The article, which attempts to  make Beck seem reasonably sensible, often refers to Beck  role as a historian.  According to the writer, who followed Beck around on some recent lectures, “‘several people at Beck’s events described themselves as ‘students of history’ or ‘historians.’

Here is the kicker:

Beck’s Anchorage show started late — around 9 p.m. — and Beck was still speaking as 11 o’clock approached. He kept going, and going, and delivered a stem-winding ending about how George Washington became terrified at the end of his life about doing something that would dishonor himself and his country. I looked around the crowd of about 4,000, and it seemed no one had left. The room was perfectly silent after two hours plus — late on a Saturday night — to hear a self-described “recovering dirtbag” with not a single college credit to his name teach them history.

The same thing could be said of Beck’s role as public theologian.

Would you let a doctor look at your MRI and make a diagnosis  if he couldn’t even make it through a community college program?  Would you let a lawyer represent you in a case if they had only taken one single law school class and then dropped out before the semester was over?

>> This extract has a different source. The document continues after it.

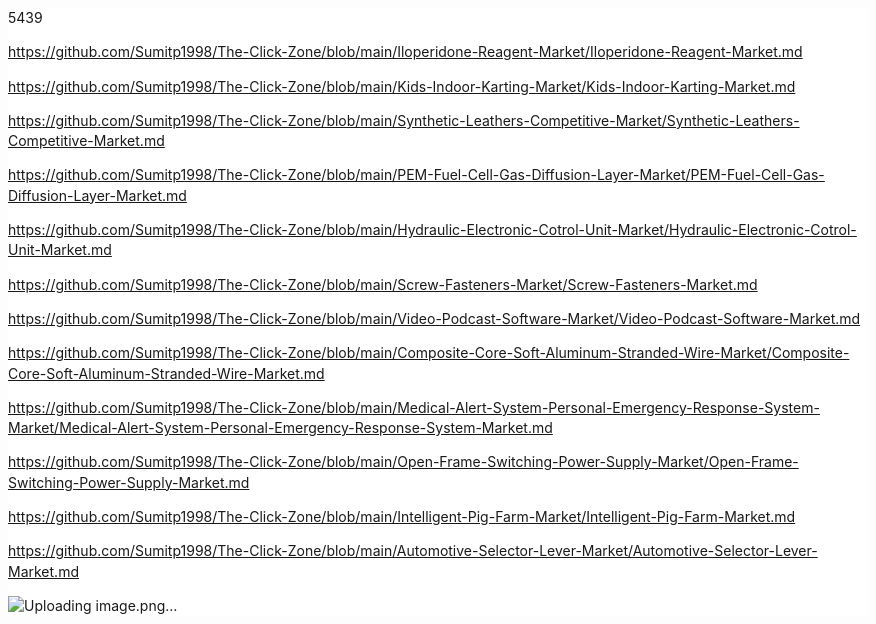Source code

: 5439</p><p><a href="https://github.com/Sumitp1998/The-Click-Zone/blob/main/Iloperidone-Reagent-Market/Iloperidone-Reagent-Market.md">https://github.com/Sumitp1998/The-Click-Zone/blob/main/Iloperidone-Reagent-Market/Iloperidone-Reagent-Market.md</a></p><p><a href="https://github.com/Sumitp1998/The-Click-Zone/blob/main/Kids-Indoor-Karting-Market/Kids-Indoor-Karting-Market.md">https://github.com/Sumitp1998/The-Click-Zone/blob/main/Kids-Indoor-Karting-Market/Kids-Indoor-Karting-Market.md</a></p><p><a href="https://github.com/Sumitp1998/The-Click-Zone/blob/main/Synthetic-Leathers-Competitive-Market/Synthetic-Leathers-Competitive-Market.md">https://github.com/Sumitp1998/The-Click-Zone/blob/main/Synthetic-Leathers-Competitive-Market/Synthetic-Leathers-Competitive-Market.md</a></p><p><a href="https://github.com/Sumitp1998/The-Click-Zone/blob/main/PEM-Fuel-Cell-Gas-Diffusion-Layer-Market/PEM-Fuel-Cell-Gas-Diffusion-Layer-Market.md">https://github.com/Sumitp1998/The-Click-Zone/blob/main/PEM-Fuel-Cell-Gas-Diffusion-Layer-Market/PEM-Fuel-Cell-Gas-Diffusion-Layer-Market.md</a></p><p><a href="https://github.com/Sumitp1998/The-Click-Zone/blob/main/Hydraulic-Electronic-Cotrol-Unit-Market/Hydraulic-Electronic-Cotrol-Unit-Market.md">https://github.com/Sumitp1998/The-Click-Zone/blob/main/Hydraulic-Electronic-Cotrol-Unit-Market/Hydraulic-Electronic-Cotrol-Unit-Market.md</a></p><p><a href="https://github.com/Sumitp1998/The-Click-Zone/blob/main/Screw-Fasteners-Market/Screw-Fasteners-Market.md">https://github.com/Sumitp1998/The-Click-Zone/blob/main/Screw-Fasteners-Market/Screw-Fasteners-Market.md</a></p><p><a href="https://github.com/Sumitp1998/The-Click-Zone/blob/main/Video-Podcast-Software-Market/Video-Podcast-Software-Market.md">https://github.com/Sumitp1998/The-Click-Zone/blob/main/Video-Podcast-Software-Market/Video-Podcast-Software-Market.md</a></p><p><a href="https://github.com/Sumitp1998/The-Click-Zone/blob/main/Composite-Core-Soft-Aluminum-Stranded-Wire-Market/Composite-Core-Soft-Aluminum-Stranded-Wire-Market.md">https://github.com/Sumitp1998/The-Click-Zone/blob/main/Composite-Core-Soft-Aluminum-Stranded-Wire-Market/Composite-Core-Soft-Aluminum-Stranded-Wire-Market.md</a></p><p><a href="https://github.com/Sumitp1998/The-Click-Zone/blob/main/Medical-Alert-System-Personal-Emergency-Response-System-Market/Medical-Alert-System-Personal-Emergency-Response-System-Market.md">https://github.com/Sumitp1998/The-Click-Zone/blob/main/Medical-Alert-System-Personal-Emergency-Response-System-Market/Medical-Alert-System-Personal-Emergency-Response-System-Market.md</a></p><p><a href="https://github.com/Sumitp1998/The-Click-Zone/blob/main/Open-Frame-Switching-Power-Supply-Market/Open-Frame-Switching-Power-Supply-Market.md">https://github.com/Sumitp1998/The-Click-Zone/blob/main/Open-Frame-Switching-Power-Supply-Market/Open-Frame-Switching-Power-Supply-Market.md</a></p><p><a href="https://github.com/Sumitp1998/The-Click-Zone/blob/main/Intelligent-Pig-Farm-Market/Intelligent-Pig-Farm-Market.md">https://github.com/Sumitp1998/The-Click-Zone/blob/main/Intelligent-Pig-Farm-Market/Intelligent-Pig-Farm-Market.md</a></p><p><a href="https://github.com/Sumitp1998/The-Click-Zone/blob/main/Automotive-Selector-Lever-Market/Automotive-Selector-Lever-Market.md">https://github.com/Sumitp1998/The-Click-Zone/blob/main/Automotive-Selector-Lever-Market/Automotive-Selector-Lever-Market.md</a></p>
![Uploading image.png…]()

It is not a  perfect analogy but that is what happens every time Beck goes on the air and makes claims that no serious historian or theologian could support.


2 thoughts on “On Glen Beck’s role as public Historian

  1. I agree– the willingness to submit to the rigors of the discipline one espouses matters deeply. I, for one, am grateful the MD who performed a medical test on me yesterday was board certified to do so and had years of practice at it. I would never want an undergrad to stick an endoscope down my esophagus.

    But the call for credentials (as your post might be read to do) can bite both ways.

    Consider Jesus.

    What were his theological credentials? From which institution did he receive a degree in history? Yet here was a man who made bold claims about history– past, present and future– and about God in the midst of that history.

    No– I’m not equating Glenn Beck with Jesus. Not even close. You know me better than that!

    Jesus wasn’t making false and unsupportable claims about the past based on a sketchy knowledge of it and a desire to make it fit his present and self-aggrandizing political agenda.

    Neither did Jesus make claims about God that could not be supported within the biblical tradition. His own teaching was compatible with the Law and the Prophets, and often closely paralleled that of other rabbis of his day.

    So the issue may not be about credentials at all– but about willingness to learn, live and proclaim truth, even at the cost of one’s own life.

    • Hi Taylor.

      Thanks for your comment and you are right. The call for credentials bites both ways and Jesus does not have a phd in religion or history from Harvard or even an associates degree from Nazareth Community College. Plus, our Methodist church is rooted in the hope that non-credentialed people can become literate, if not theologians and historians. And maybe that is where our church has failed.

      If our church had done its job, perhaps the lies that GB tells as history professor would have found much less fertile ground to take root in.